======== RECORDED DATA ========
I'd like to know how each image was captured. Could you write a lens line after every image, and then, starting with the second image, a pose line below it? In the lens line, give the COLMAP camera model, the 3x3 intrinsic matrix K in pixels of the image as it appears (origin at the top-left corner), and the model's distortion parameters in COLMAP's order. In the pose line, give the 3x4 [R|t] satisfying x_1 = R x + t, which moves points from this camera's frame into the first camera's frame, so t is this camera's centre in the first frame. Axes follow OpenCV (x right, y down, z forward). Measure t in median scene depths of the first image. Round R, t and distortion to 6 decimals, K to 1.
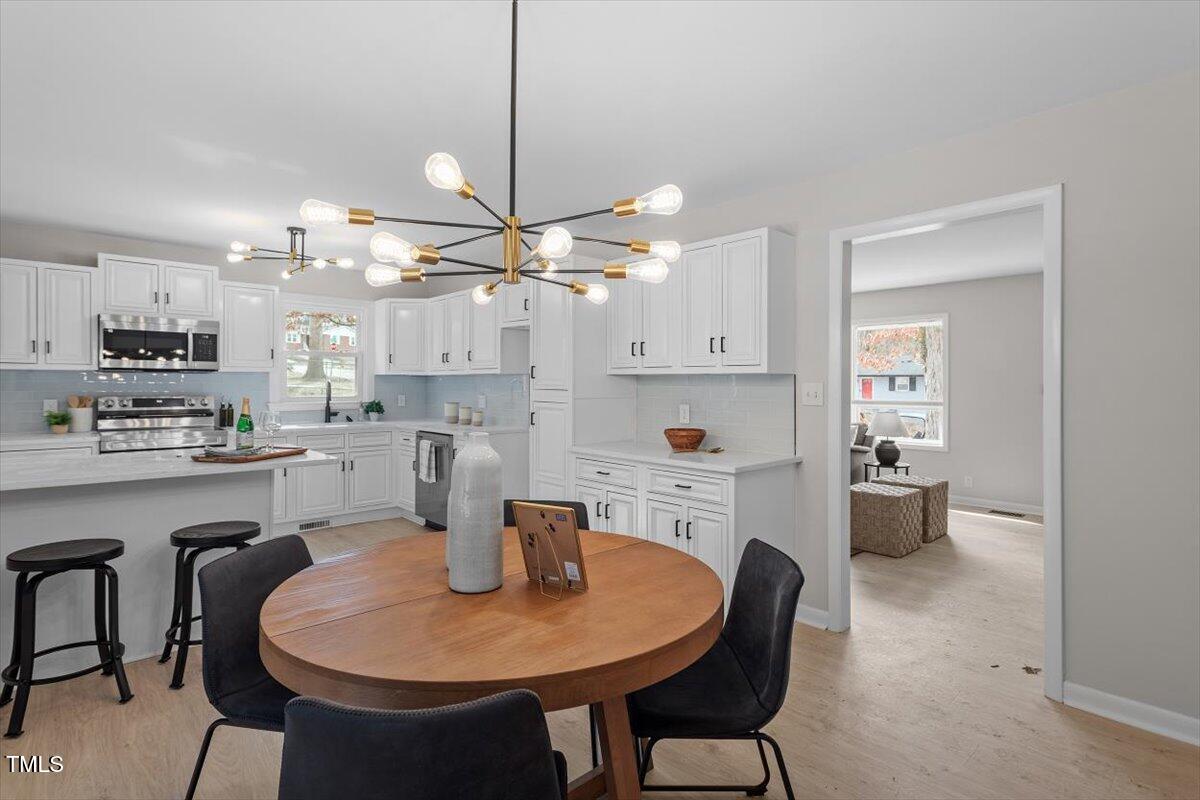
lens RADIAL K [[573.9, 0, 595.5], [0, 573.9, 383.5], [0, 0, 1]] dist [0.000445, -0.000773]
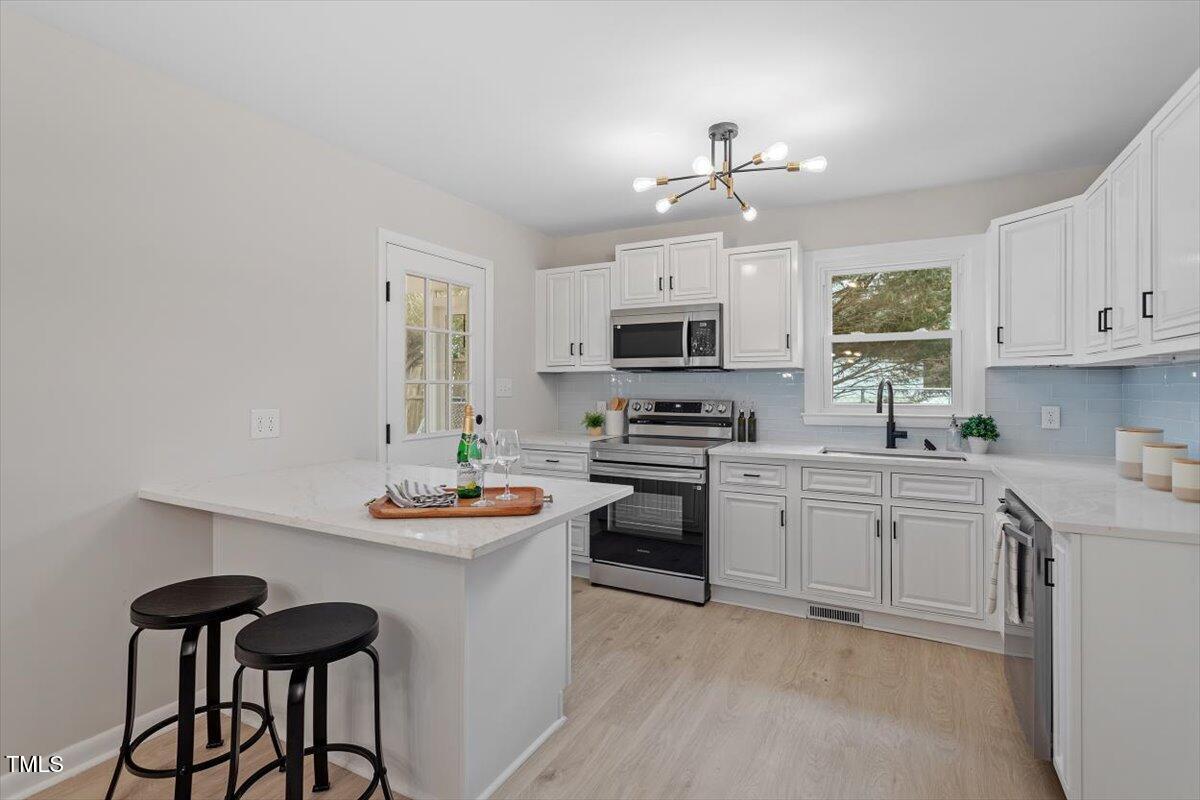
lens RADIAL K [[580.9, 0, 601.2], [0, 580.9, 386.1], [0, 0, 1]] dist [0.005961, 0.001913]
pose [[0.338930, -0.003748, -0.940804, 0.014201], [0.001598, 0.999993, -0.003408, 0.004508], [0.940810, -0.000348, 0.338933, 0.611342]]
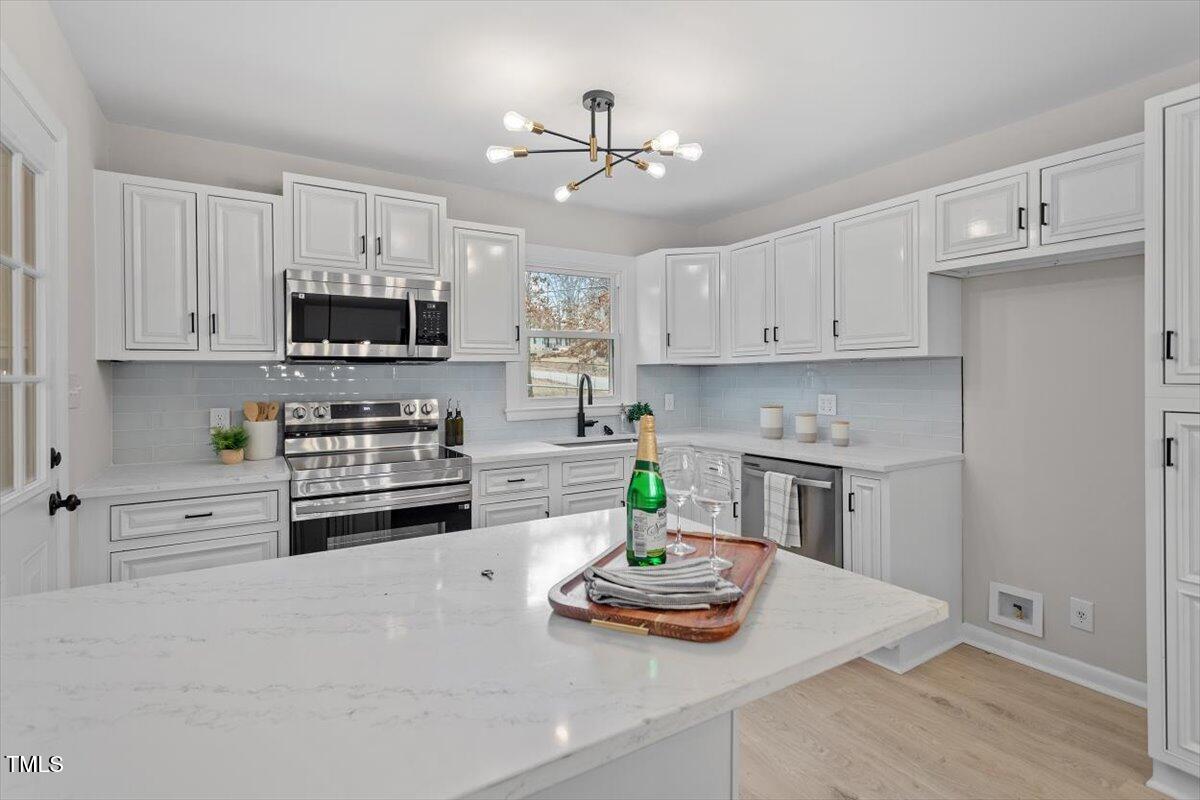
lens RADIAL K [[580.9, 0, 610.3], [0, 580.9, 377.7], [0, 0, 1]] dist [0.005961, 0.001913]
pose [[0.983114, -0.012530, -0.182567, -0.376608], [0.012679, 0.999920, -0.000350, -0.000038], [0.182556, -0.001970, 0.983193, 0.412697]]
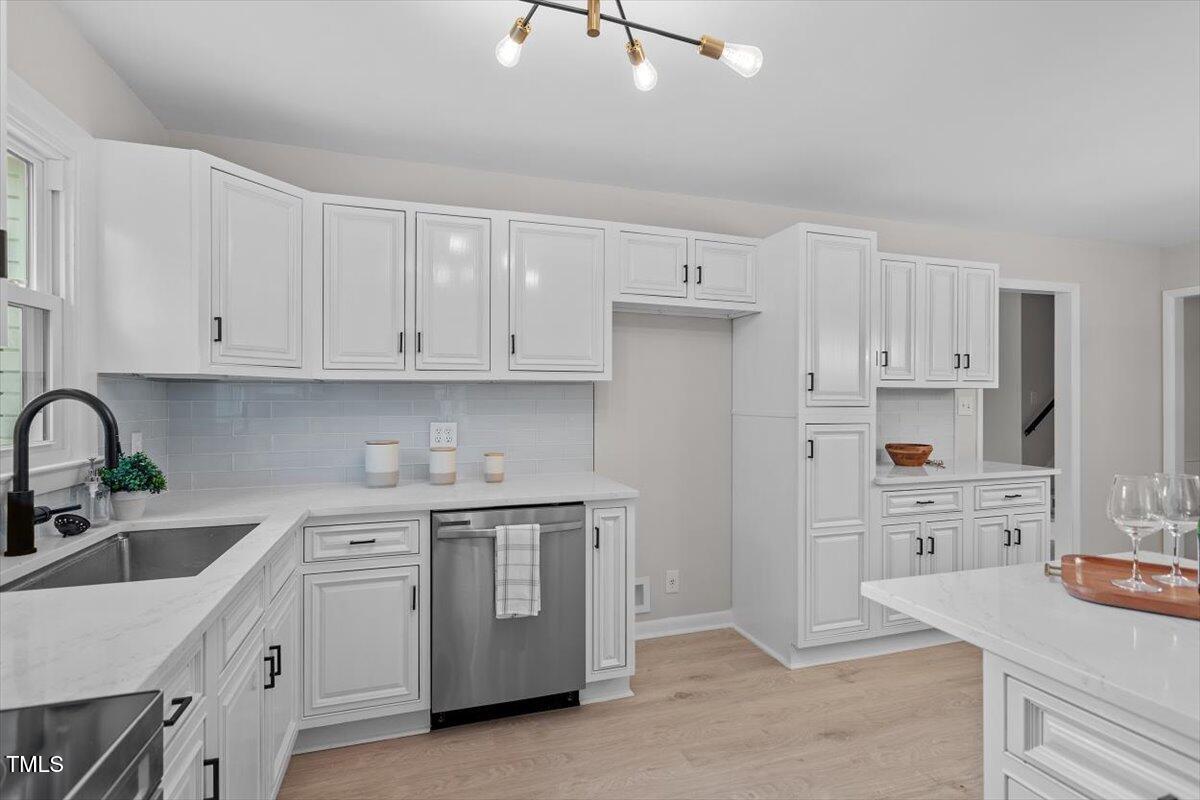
========
◆ TASK GOAL: Repeat each entry above exactly, passing over any images.

◆ RESULT BELOW:
I'd like to know how each image was captured. Could you write a lens line after every image, and then, starting with the second image, a pose line below it? In the lens line, give the COLMAP camera model, the 3x3 intrinsic matrix K in pixels of the image as it appears (origin at the top-left corner), and the model's distortion parameters in COLMAP's order. In the pose line, give the 3x4 [R|t] satisfying x_1 = R x + t, which moves points from this camera's frame into the first camera's frame, so t is this camera's centre in the first frame. Axes follow OpenCV (x right, y down, z forward). Measure t in median scene depths of the first image. Round R, t and distortion to 6 decimals, K to 1.
lens RADIAL K [[573.9, 0, 595.5], [0, 573.9, 383.5], [0, 0, 1]] dist [0.000445, -0.000773]
lens RADIAL K [[580.9, 0, 601.2], [0, 580.9, 386.1], [0, 0, 1]] dist [0.005961, 0.001913]
pose [[0.338930, -0.003748, -0.940804, 0.014201], [0.001598, 0.999993, -0.003408, 0.004508], [0.940810, -0.000348, 0.338933, 0.611342]]
lens RADIAL K [[580.9, 0, 610.3], [0, 580.9, 377.7], [0, 0, 1]] dist [0.005961, 0.001913]
pose [[0.983114, -0.012530, -0.182567, -0.376608], [0.012679, 0.999920, -0.000350, -0.000038], [0.182556, -0.001970, 0.983193, 0.412697]]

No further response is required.